> [BRIEF 1]: In the Call of Duty: Ghosts text below, on what date was the game released for Windows?

The Call of Duty series does not need a long introduction as it is one of the most popular game series around. The newest addition to the series, Call of Duty: Ghosts, has a rather difficult task: to launch on four current gen platforms and two next-gen platforms in a very short time-frame. We are going to look at how the PC version is performing, what effects are the most demanding on your system and the overall quality of the port.

 

Call of Duty: Ghosts was released on November 5, 2013 for Windows, and is available through several digital distribution channels.

> [DATA SUPPLIED]:
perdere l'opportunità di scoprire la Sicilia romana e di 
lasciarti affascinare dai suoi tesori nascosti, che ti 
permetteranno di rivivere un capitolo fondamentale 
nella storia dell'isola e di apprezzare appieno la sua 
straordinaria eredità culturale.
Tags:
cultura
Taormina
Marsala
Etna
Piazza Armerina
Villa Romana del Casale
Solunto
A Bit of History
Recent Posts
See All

> [BRIEF 2]: Rewrite the lines of the rows above, changing "Recent Posts" to "Latest Posts" and leaving everything else as it is.

> [EXERCISE RESPONSE 1]: November 5, 2013

> [EXERCISE RESPONSE 2]:
perdere l'opportunità di scoprire la Sicilia romana e di 
lasciarti affascinare dai suoi tesori nascosti, che ti 
permetteranno di rivivere un capitolo fondamentale 
nella storia dell'isola e di apprezzare appieno la sua 
straordinaria eredità culturale.
Tags:
cultura
Taormina
Marsala
Etna
Piazza Armerina
Villa Romana del Casale
Solunto
A Bit of History
Latest Posts
See All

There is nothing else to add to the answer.